(1) An enclosed, rectangular area on a display screen. Most modern operating systems and applications have graphical user interfaces that let you divide your display into several windows. Within each window, you can run a different program or display different data.
Windows are particularly valuable in multitasking environments , which allow you to execute several programs at once. By dividing your display into windows, you can see the output from all the programs at the same time. To enter input into a program, you simply click on the desired window to make it the foreground process.
Graphical user interfaces, such as the one supported by the Apple Macintosh or Windows, enable you to set the dimensions and position of each window by moving the mouse and clicking appropriate buttons. Windows can be arranged so that they do not overlap (tiled windows) or so they do overlap (overlaid windows). Overlaid windows (also called cascading windows) resemble a stack of pieces of paper lying on top of one another; only the topmost window is displayed in full. You can move a window to the top of the stack by positioning the pointer in the portion of the window that is visible and clicking the mouse buttons. This is known as popping. You can expand a window to fill the entire screen by selecting the window's zoom box.

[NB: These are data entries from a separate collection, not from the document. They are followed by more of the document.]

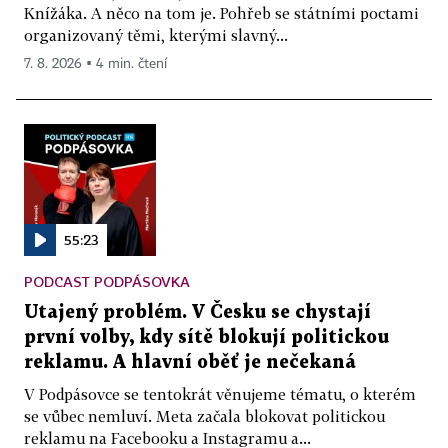
Knížáka. A něco na tom je. Pohřeb se státními poctami
organizovaný těmi, kterými slavný...
7. 8. 2026 ▪ 4 min. čtení
55:23
PODCAST PODPÁSOVKA
Utajený problém. V Česku se chystají
první volby, kdy sítě blokují politickou
reklamu. A hlavní oběť je nečekaná
V Podpásovce se tentokrát věnujeme tématu, o kterém
se vůbec nemluví. Meta začala blokovat politickou
reklamu na Facebooku a Instagramu a...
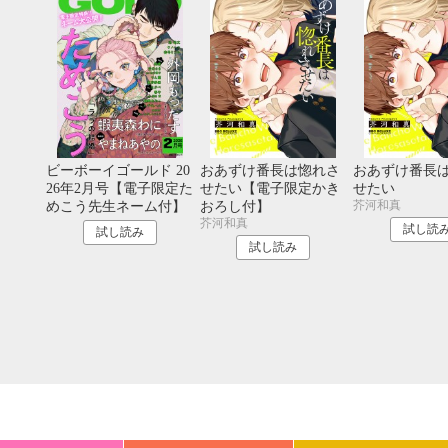
20
21
22
23
24
25
26
18
19
20
27
28
29
30
25
26
27
ビーボーイゴールド 20
おあずけ番長は惚れさ
おあずけ番長
26年2月号【電子限定た
せたい【電子限定かき
せたい
芥河和真
めこう先生ネーム付】
おろし付】
芥河和真
試し読
試し読み
試し読み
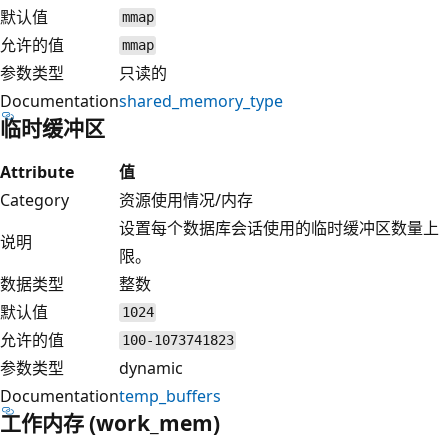
默认值
mmap
允许的值
mmap
参数类型
只读的
Documentation
shared_memory_type
临时缓冲区
Attribute
值
Category
资源使用情况/内存
设置每个数据库会话使用的临时缓冲区数量上
说明
限。
数据类型
整数
默认值
1024
允许的值
100-1073741823
参数类型
dynamic
Documentation
temp_buffers
工作内存 (work_mem)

In addition to moving windows, changing their size, popping and zooming them, you can also replace an entire window with an icon (this is sometimes called minimizing). An icon is a small picture that represents the program running in the window. By converting a window into an icon, you can free up space on the display screen without erasing the window entirely. It is always possible to reconvert the icon into a window whenever you want.
(2) A window can also be a logical view of a file. By moving the window, you can view different portions of the file.